Three wins and one loss later, Alvey was introduced to the world of reality television through his stint on season 16 of The Ultimate Fighter. He went 1-1 on the show, knocking out Leo Kuntz and dropping a majority decision to Joey Rivera. A decent run, but on a season where the only fighters getting a call to the big show for the finale were finalists Colton Smith and Mike Ricci, Alvey didn’t make the cut.

“I was sure I was going to get the call saying ‘all right, you’ve got one more shot,’” he said. “And then it didn’t come, and I was heartbroken.”

It was back to the local circuit, yet after a five-round decision loss to Elvis Mutapcic in Canada’s MFC promotion in February of 2013, Alvey ran off four wins, three by knockout, and he was going to get his shot in the Octagon. Better late than never.

“I kept my nose to the grindstone, signed with the MFC, and they put me through four of the toughest fights of my life,” he said. “And I’m here now, I made it. I earned my shot, I’m not just a reality show star who made it because I was on the TV show. I made it on my own merits and just happened to also be on a TV show. In the end, it worked out for the best. I got a little more experience, I got a little more seasoned, and if you look at the UFC roster, I’m one of the most experienced fighters there. So it was a blessing in disguise.”
In the UFC thus far, Alvey has matched his output from TUF 16, as he lost a decision to Tom Watson in his debut last August and bounced back with the knockout of Andrews last November. Now it’s time to go over the .500 mark against former TUF Brazil winner Cezar Ferreira in Porto Alegre. It’s not an easy task no matter how you slice it, whether it’s battling a multi-talented fighter in Ferreira, or dealing with a Brazilian crowd screaming for his head. Not surprisingly, Alvey is looking forward to it all, and just as in Australia, he will have his family with him to take it all in.

“I have fought many places where they’ve booed me at the beginning of the fight but cheered me by the end, and that’s the goal with this one,” he said.

An optimist, eh?

“I am,” he laughs. “Nobody’s done it so far, but I’ll be the first.”
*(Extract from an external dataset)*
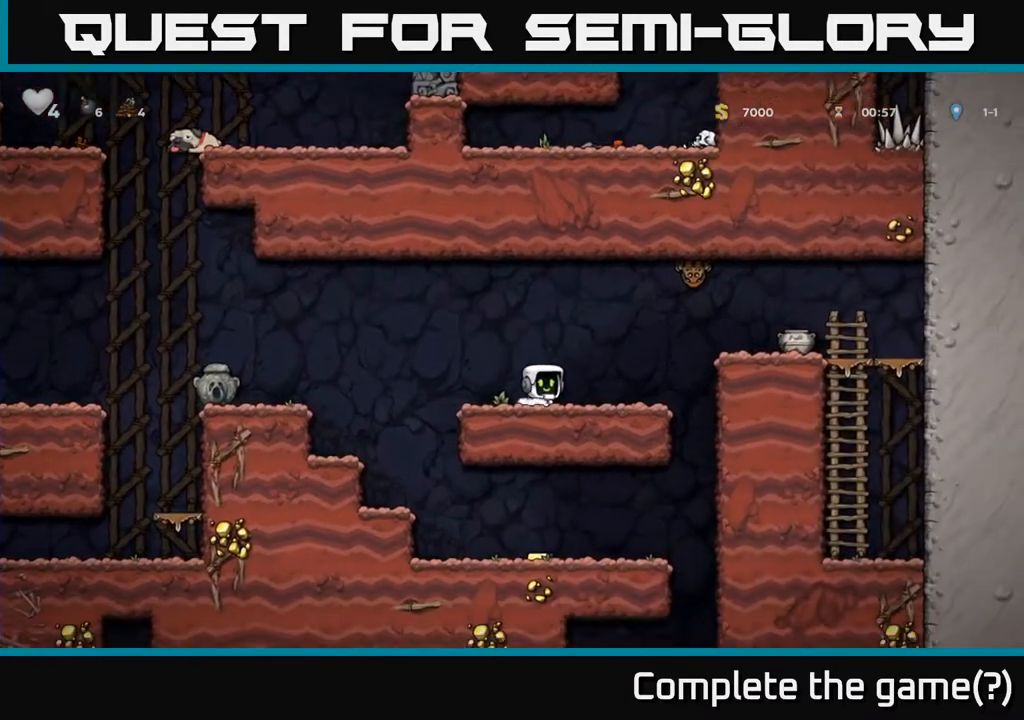
{"buttons": ["DPAD_UP"], "left_stick": "center", "right_stick": "center", "events": [[50, "X", "down"], [150, "DPAD_DOWN", "up"], [150, "X", "up"], [317, "A", "down"], [317, "DPAD_UP", "down"], [400, "A", "up"]]}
That positive way of thinking isn’t just for his day job, but his life, and Alvey’s enthusiasm can be infectious. For him, it’s not all doom and gloom leading up to a fight; he’s having fun with everything, and he wants everyone along for the ride. Does that make him a young man with star potential? Oh yeah.

“I try and fight the way I live my life,” he said. “I’m a happy guy, I work hard at whatever I’m doing, and I think people can relate to me. I’m not above people in any way. So yeah, I could see myself making a splash. In the fight game you’re only as good as your last win, so I’m hoping to win in this next fight and then we’ll see where it goes.”

Just expect him to be smiling every step of the way.

“I always remember that I get paid to do something I’d do for free,” Alvey said. “I’m getting paid to fly across the world, experience a culture I never dreamt I’d be able to experience, and, on top of getting to do all that, I get paid to do it. I get to do it with my family, with my friends, I’ve been truly blessed by the good Lord, and there’s no reason in the world why I should be frowning. Smile'N Sam is who I am.”